====== ENTRIES SUPPLIED

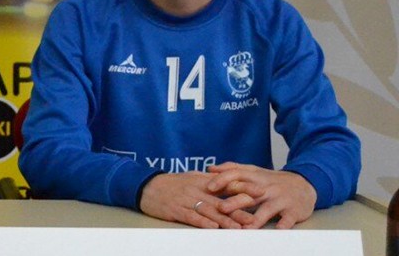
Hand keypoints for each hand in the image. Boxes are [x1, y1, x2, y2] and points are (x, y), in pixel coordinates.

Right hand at [139, 172, 255, 228]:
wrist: (146, 186)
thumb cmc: (170, 184)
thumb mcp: (191, 178)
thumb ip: (210, 181)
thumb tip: (229, 182)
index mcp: (202, 181)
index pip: (226, 183)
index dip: (243, 188)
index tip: (260, 192)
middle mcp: (196, 189)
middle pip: (221, 200)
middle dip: (239, 209)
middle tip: (254, 218)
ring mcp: (186, 200)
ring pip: (209, 211)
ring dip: (224, 220)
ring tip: (238, 228)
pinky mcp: (176, 210)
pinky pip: (191, 216)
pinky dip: (202, 222)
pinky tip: (212, 228)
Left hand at [207, 162, 316, 228]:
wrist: (304, 185)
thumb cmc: (272, 180)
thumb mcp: (254, 171)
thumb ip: (233, 169)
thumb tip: (210, 169)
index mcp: (255, 177)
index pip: (237, 175)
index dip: (222, 180)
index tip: (209, 187)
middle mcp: (266, 188)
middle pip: (248, 194)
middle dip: (234, 201)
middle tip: (221, 208)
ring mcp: (280, 199)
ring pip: (266, 209)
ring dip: (255, 219)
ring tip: (244, 228)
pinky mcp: (293, 211)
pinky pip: (288, 219)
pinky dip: (283, 225)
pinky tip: (276, 231)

============

Find the line with "pinky dip: (202, 222)" in the data above. Restate it and all later lines word for word, ending with the last line.

pinky dip: (202, 222)
pinky tip: (212, 228)
Left hand at [207, 162, 316, 228]:
wrist: (304, 185)
thumb cmc: (272, 180)
thumb mcp: (254, 171)
thumb ip: (233, 169)
thumb tip: (210, 169)
index mcp: (255, 177)
index pip: (237, 175)
index dip: (222, 180)
index tip: (209, 187)
middle mcp: (266, 188)
middle pip: (248, 194)
middle dip: (234, 201)
middle tip: (221, 208)
ring mcp: (280, 199)
ring pip: (266, 209)
ring dip: (255, 219)
ring tip: (244, 228)
pinky mcp: (293, 211)
pinky pip: (288, 219)
pinky dip: (283, 225)
pinky tip: (276, 231)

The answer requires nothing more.